Mara Fait, 63 anni: uccisa dal vicino di casa a Rovereteo (Ansa)
Trento, 29 luglio 2023 – Un’infermiera di 63 anni è stata uccisa dal vicino di casa a Noriglio, frazione di Rovereto, nella provincia di Trento. Si chiamava Mara Fait. L’uomo, Shehi Zyba Ilir di 48 anni, si è costituito.
È successo ieri sera intorno alle 20.30, in via Fontani. La donna, ex caposala all’ospedale di Rovereto, è stata aggredita nel piazzale davanti casa, sotto gli occhi dell’anziana madre Bruna. Il figlio trentenne, Lorenzo Giori, infermiere al pronto soccorso, era nell’appartamento e non ha assistito alla scena.
Secondo quanto finora accertato sembra che fra il killer e la donna ci fossero delle accese liti per questioni condominiali. L’ultima sarebbe sfociata poi nel delitto. "La situazione era stata denunciata, ma nulla è stato fatto”, denunciano adesso gli avvocati Flavio Dalbosco e Rosa M. Rizzi, legali della vittima sottolineando che le era stato “negato il codice rosso”.
Il delitto e poi la confessione
La vittima è stata colpita con un’accetta che l’assassino, un operaio edile di origini albanesi, usava per tagliare la legna. Forse l’uomo ha sferrato un solo colpo alla testa, fatale. Ma questo sarà confermato dall’autopsia. L’arma è ora sotto sequestro.
Dopo aver aggredito Mara Fait, il 48enne si è allontanato a piedi poi si è presentato dai carabinieri di Rovereto, confessando tutto. Ora si trova in carcere a Spini di Gardolo, a Trento.

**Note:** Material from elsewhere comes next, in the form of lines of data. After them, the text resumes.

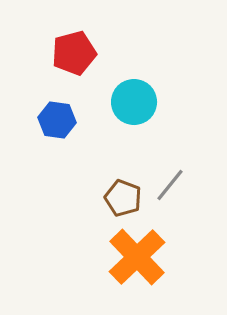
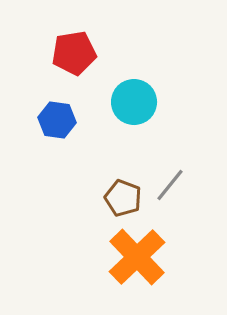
red pentagon: rotated 6 degrees clockwise
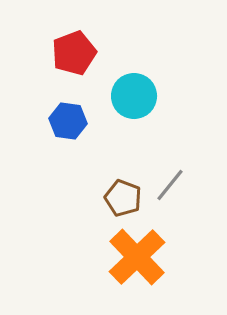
red pentagon: rotated 12 degrees counterclockwise
cyan circle: moved 6 px up
blue hexagon: moved 11 px right, 1 px down
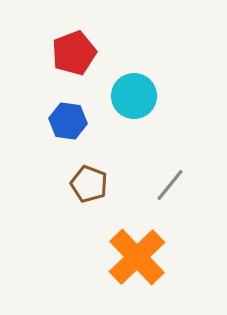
brown pentagon: moved 34 px left, 14 px up
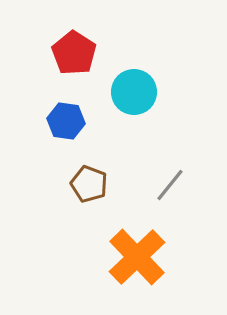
red pentagon: rotated 18 degrees counterclockwise
cyan circle: moved 4 px up
blue hexagon: moved 2 px left
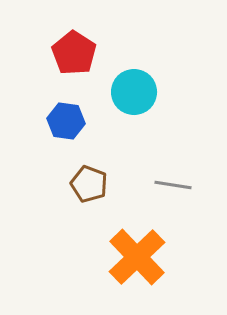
gray line: moved 3 px right; rotated 60 degrees clockwise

Il reo confesso, da anni residente in Trentino e a quanto si apprende ben integrato sul territorio, vive in uno dei cinque appartamenti della palazzina. I restanti quattro sono di proprietà della vittima. Da anni liti e contenziosi legali avvelenavano la convivenza dei due vicini di casa.

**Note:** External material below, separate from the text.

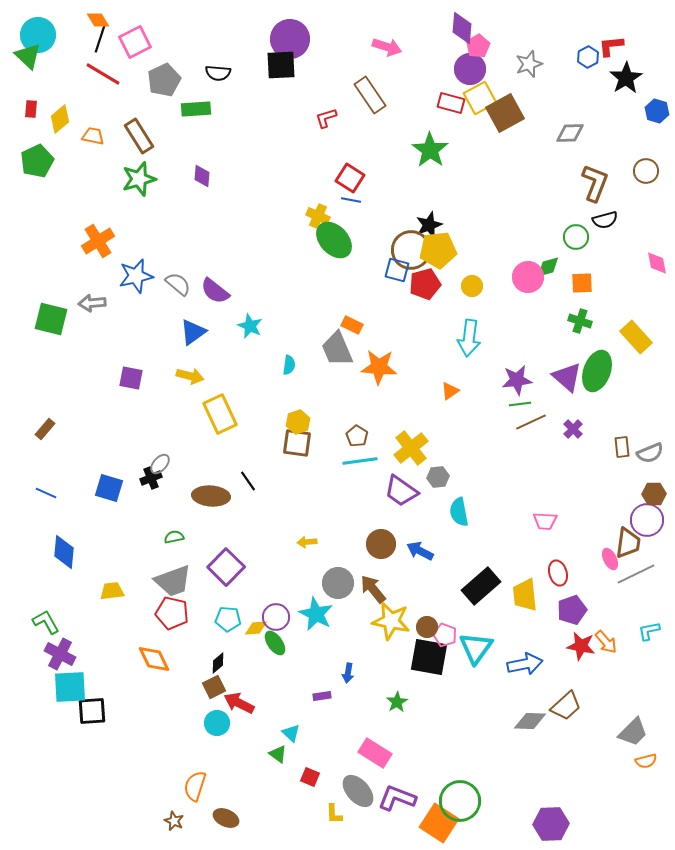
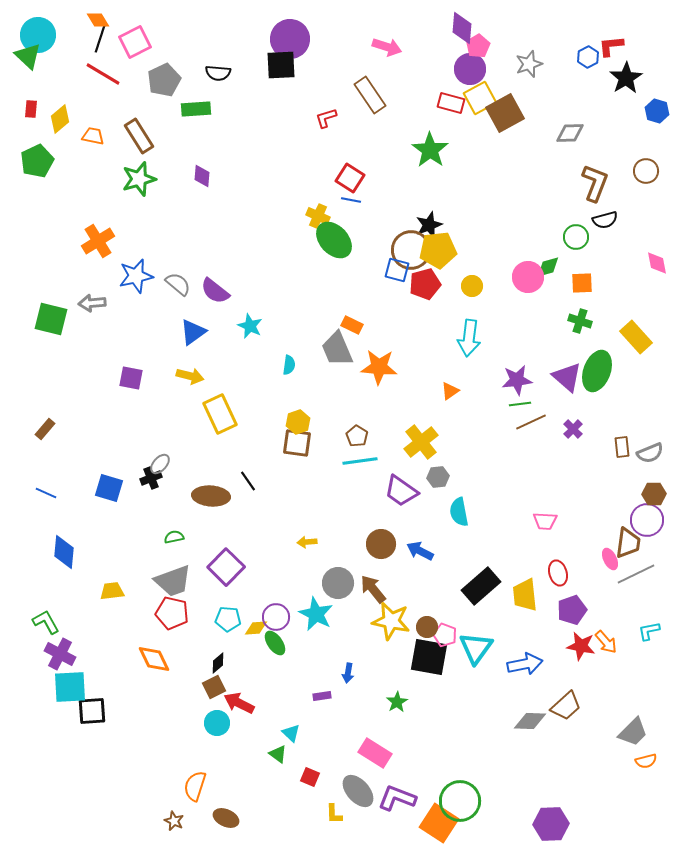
yellow cross at (411, 448): moved 10 px right, 6 px up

Il 48enne ha raccontato di aver colpito alla testa la donna dopo l’ennesima discussione. Poi ha lasciato l’accetta in un cespuglio, dove è stata ritrovata, e si è diretto in caserma. Agli inquirenti ha detto di “non aver capito più nulla”.
La denuncia e “il codice rosso negato”
Lo scorso 15 marzo, la donna aveva denunciato – riferiscono i suoi avvocati in una nota – “anni di vessazioni, minacce e aggressioni in ambito condominiale subìte proprio da quel vicino che poi l'ha assassinata”. Aveva anche chiesto l'applicazione del codice rosso. Domanda archiviata – secondo i legali – dopo 7 giorni, sostenendo che “è compromessa l'attendibilità complessiva della Fait in quanto la vicenda viene ricondotta in un più ampio teatro di contrasto di vicinato condominiale”. “Nessuna indagine – proseguono Dalbosco e Rizzi –, nessuna audizione dei testi indicati e della denunziante, nessuna applicazione delle misure cautelari di protezione della vittima denunziante: eppure la denuncia era corredata da 19 documenti tra cui certificati del Pronto soccorso e da 11 testimoni dei fatti. Eppure il Shehi Ziba Ilir era già stato condannato per fatti similari”. Mara Fait ei suoi familiari “erano terrorizzati dalla situazione, increduli che – pure avendo denunciato i fatti di reato – nessuno li aiutava né li proteggeva”, insistono i legali.